In an email statement to The University Times Dr Geoff Bradley, the acting director of IT Services, said that, after being notified about the issue today, “a team of IT Services staff were quickly mobilised and engaged in investigating the issue. Blackboard were contacted immediately and have been on stand-by to assist us, if necessary, this afternoon”.
At 3.15pm, he said, IT Services decided on a fix to resolve the issue, and this fix was successfully implemented, with all modules accessible since 5pm.
The modules impacted by the issue were all semester one modules from this academic year.
Yesterday, students began to notice that some of the modules that they were studying for had disappeared from their Blackboard portals.
“Throughout the afternoon”, Bradley said, “we have published updates to the IT Services Website, twitter and to the Institutional [Announcements] in Blackboard to advise any many students as possible that we were aware of, and actively working to resolve, the issue”.
“Work will continue to establish why the issue occurred and the incident will remain open until the cause is fully understood.”
“We acknowledge this is a stressful time for students and apologise for the inconvenience caused for everyone.”
In a statement to The University Times, Trinity College Dublin Students’ Union Education Officer Megan O’Connor said: “There was an issue with a significant number of modules across all three faculties in Blackboard where students access was disabled on Saturday. It was brought to colleges and my attention earlier today and has thankfully since been resolved.”
“IT Services are currently investigating the cause.
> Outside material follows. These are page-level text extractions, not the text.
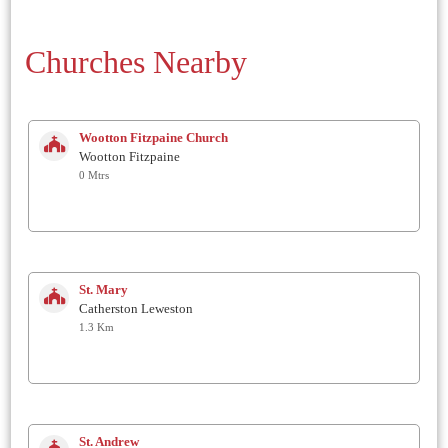
Churches Nearby
Wootton Fitzpaine Church
Wootton Fitzpaine
0 Mtrs
St. Mary
Catherston Leweston
1.3 Km
St. Andrew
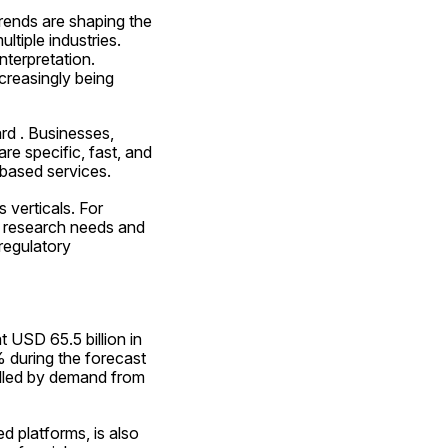
rends are shaping the 
tiple industries. 
nterpretation. 
creasingly being 
d . Businesses, 
re specific, fast, and 
-based services.
verticals. For 
w research needs and 
regulatory 
USD 65.5 billion in 
during the forecast 
lled by demand from 
 platforms, is also 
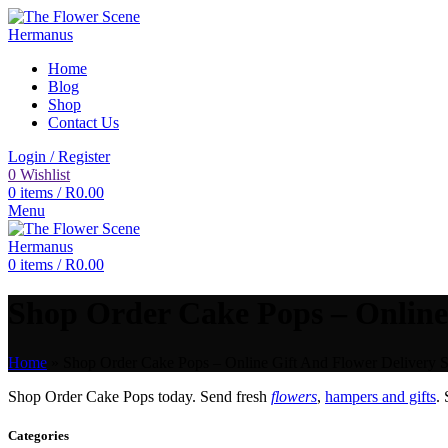
Home
Blog
Shop
Contact Us
Login / Register
0
Wishlist
0
items
/
R
0.00
Menu
0
items
/
R
0.00
Shop Order Cake Pops – Online 
Home
»
Shop Order Cake Pops – Online Gift And Flower Delivery S
Shop Order Cake Pops today. Send fresh
flowers
,
hampers and gifts
.
Categories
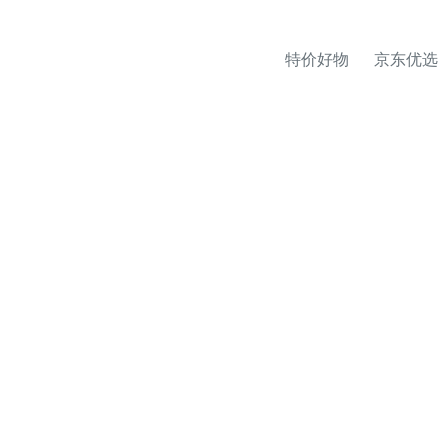
特价好物
京东优选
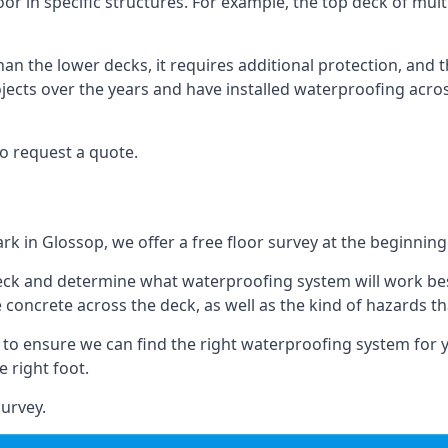
oor in specific structures. For example, the top deck of multi
an the lower decks, it requires additional protection, and 
ects over the years and have installed waterproofing acros
o request a quote.
rk in Glossop, we offer a free floor survey at the beginning
deck and determine what waterproofing system will work bes
e concrete across the deck, as well as the kind of hazards th
y to ensure we can find the right waterproofing system for 
 right foot.
urvey.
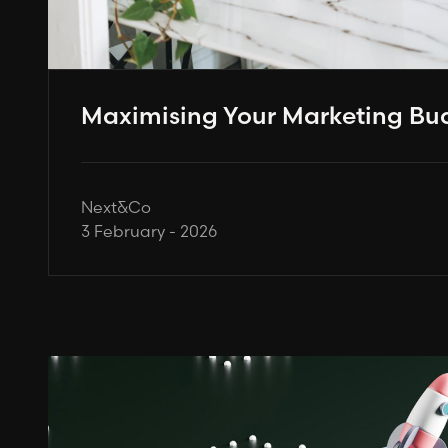
Maximising Your Marketing Bud
Next&Co
3 February - 2026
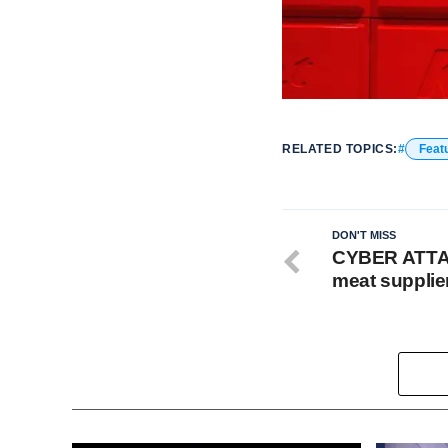
RELATED TOPICS:
Feat
DON'T MISS
CYBER ATTAC
meat supplie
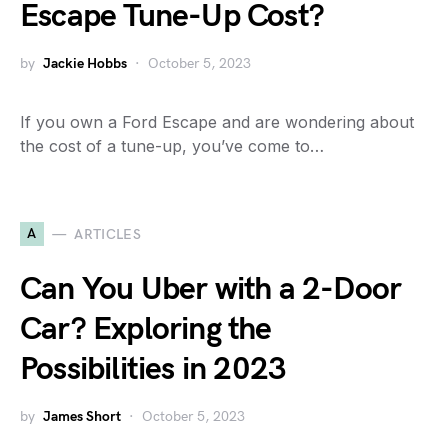
Escape Tune-Up Cost?
by
Jackie Hobbs
October 5, 2023
If you own a Ford Escape and are wondering about
the cost of a tune-up, you’ve come to…
A
ARTICLES
Can You Uber with a 2-Door
Car? Exploring the
Possibilities in 2023
by
James Short
October 5, 2023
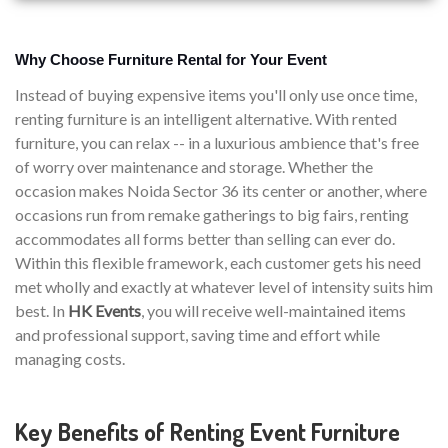
Why Choose Furniture Rental for Your Event
Instead of buying expensive items you'll only use once time,
renting furniture is an intelligent alternative. With rented
furniture, you can relax -- in a luxurious ambience that's free
of worry over maintenance and storage. Whether the
occasion makes Noida Sector 36 its center or another, where
occasions run from remake gatherings to big fairs, renting
accommodates all forms better than selling can ever do.
Within this flexible framework, each customer gets his need
met wholly and exactly at whatever level of intensity suits him
best. In
HK Events
, you will receive well-maintained items
and professional support, saving time and effort while
managing costs.
Key Benefits of Renting Event Furniture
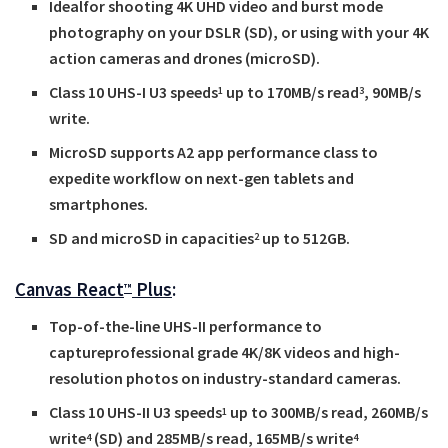
Idealfor shooting 4K UHD video and burst mode
photography on your DSLR (SD), or using with your 4K
action cameras and drones (microSD).
Class 10 UHS-I U3 speeds
up to 170MB/s read
, 90MB/s
1
3
write.
MicroSD supports A2 app performance class to
expedite workflow on next-gen tablets and
smartphones.
SD and microSD in capacities
up to 512GB.
2
Canvas React
Plus
:
™
Top-of-the-line UHS-II performance to
captureprofessional grade 4K/8K videos and high-
resolution photos on industry-standard cameras.
Class 10 UHS-II U3 speeds
up to 300MB/s read, 260MB/s
1
write
(SD) and 285MB/s read, 165MB/s write
4
4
If any student has been impacted by this, particularly those with deadlines early this week please each out to your module leader, course coordinator or tutor for an extension or as always, feel free to contact me at [email protected].”
The final week of teaching ended last week, and students now look ahead to the revision period before exams.
Second semester exams will take place for two weeks, between May 10th and 24th, and deferred semester one exams will take place after those.
For the second year in a row, exams will take place online due to coronavirus restrictions.
College this year allowed students to defer their semester one exams or essays due as part of the assessment period without providing a reason, and third and fourth years were able to resit their semester one exams if they counted towards their final degree mark even if they have achieved a passing mark in the module.
Students can also apply to resit semester-two exams after results are released in June. Students can defer any or all semester-two exams, but will not be given a second chance to resit them, as they were allowed to do in semester one.